• **Alıştırma Yönergesi**:
Kayıtlardaki bütün satırları, tek bir harfini bile değiştirmeden çıkarın. Resimleri cevabınıza almayın.

• **Ham Veri**:
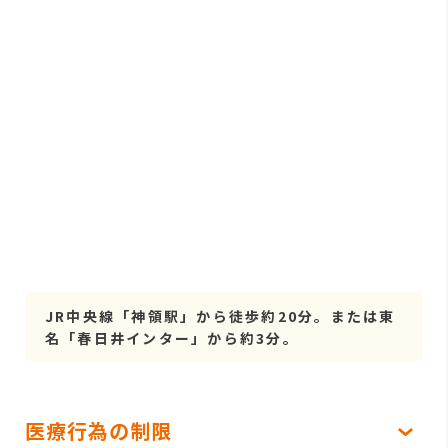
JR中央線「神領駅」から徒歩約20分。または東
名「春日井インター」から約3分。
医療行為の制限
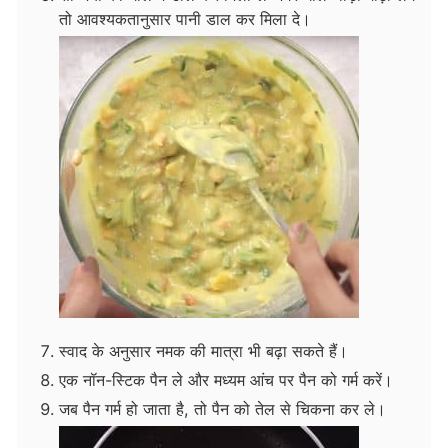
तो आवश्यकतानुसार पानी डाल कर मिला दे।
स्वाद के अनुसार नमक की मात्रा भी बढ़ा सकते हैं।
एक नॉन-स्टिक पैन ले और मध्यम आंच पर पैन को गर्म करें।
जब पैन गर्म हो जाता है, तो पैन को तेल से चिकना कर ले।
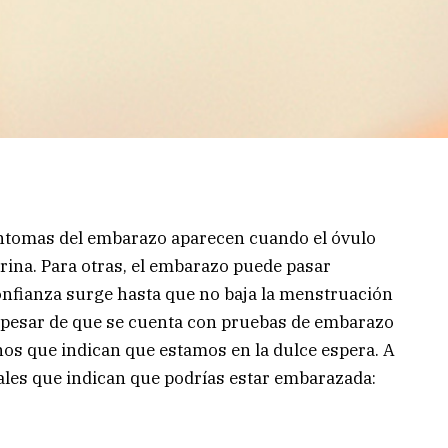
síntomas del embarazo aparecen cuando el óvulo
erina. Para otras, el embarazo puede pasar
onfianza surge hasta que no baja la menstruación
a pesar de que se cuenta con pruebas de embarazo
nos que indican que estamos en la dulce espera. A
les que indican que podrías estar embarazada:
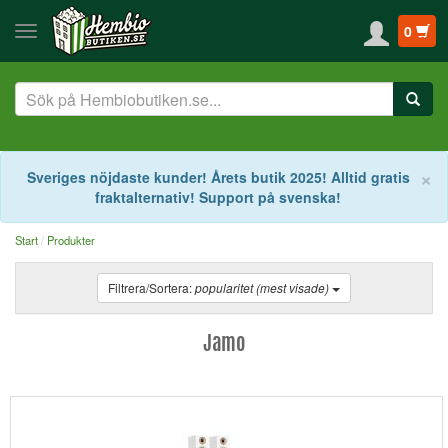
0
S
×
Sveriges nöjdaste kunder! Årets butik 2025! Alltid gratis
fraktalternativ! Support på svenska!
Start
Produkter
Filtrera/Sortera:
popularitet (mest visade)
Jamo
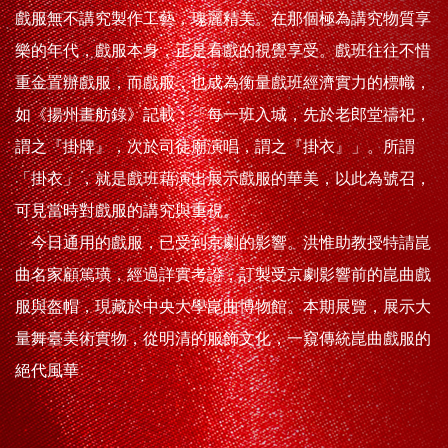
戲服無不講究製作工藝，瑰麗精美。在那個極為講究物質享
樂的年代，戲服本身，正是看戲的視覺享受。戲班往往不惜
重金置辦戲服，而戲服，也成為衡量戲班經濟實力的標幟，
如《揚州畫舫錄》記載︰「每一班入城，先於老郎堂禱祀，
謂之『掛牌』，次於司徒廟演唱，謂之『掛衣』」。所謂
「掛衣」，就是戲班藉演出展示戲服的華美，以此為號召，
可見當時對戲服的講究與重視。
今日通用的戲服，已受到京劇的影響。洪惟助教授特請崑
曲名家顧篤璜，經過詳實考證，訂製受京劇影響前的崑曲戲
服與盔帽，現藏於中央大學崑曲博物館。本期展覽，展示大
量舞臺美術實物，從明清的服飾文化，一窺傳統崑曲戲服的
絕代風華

• **Problemin Çözümü**:
JR中央線「神領駅」から徒歩約20分。または東
名「春日井インター」から約3分。
医療行為の制限
तो आवश्यकतानुसार पानी डाल कर मिला दे।
स्वाद के अनुसार नमक की मात्रा भी बढ़ा सकते हैं।
एक नॉन-स्टिक पैन ले और मध्यम आंच पर पैन को गर्म करें।
जब पैन गर्म हो जाता है, तो पैन को तेल से चिकना कर ले।
síntomas del embarazo aparecen cuando el óvulo
erina. Para otras, el embarazo puede pasar
onfianza surge hasta que no baja la menstruación
a pesar de que se cuenta con pruebas de embarazo
nos que indican que estamos en la dulce espera. A
les que indican que podrías estar embarazada:
0
S
×
Sveriges nöjdaste kunder! Årets butik 2025! Alltid gratis
fraktalternativ! Support på svenska!
Start
Produkter
Filtrera/Sortera:
popularitet (mest visade)
Jamo
戲服無不講究製作工藝，瑰麗精美。在那個極為講究物質享
樂的年代，戲服本身，正是看戲的視覺享受。戲班往往不惜
重金置辦戲服，而戲服，也成為衡量戲班經濟實力的標幟，
如《揚州畫舫錄》記載︰「每一班入城，先於老郎堂禱祀，
謂之『掛牌』，次於司徒廟演唱，謂之『掛衣』」。所謂
「掛衣」，就是戲班藉演出展示戲服的華美，以此為號召，
可見當時對戲服的講究與重視。
今日通用的戲服，已受到京劇的影響。洪惟助教授特請崑
曲名家顧篤璜，經過詳實考證，訂製受京劇影響前的崑曲戲
服與盔帽，現藏於中央大學崑曲博物館。本期展覽，展示大
量舞臺美術實物，從明清的服飾文化，一窺傳統崑曲戲服的
絕代風華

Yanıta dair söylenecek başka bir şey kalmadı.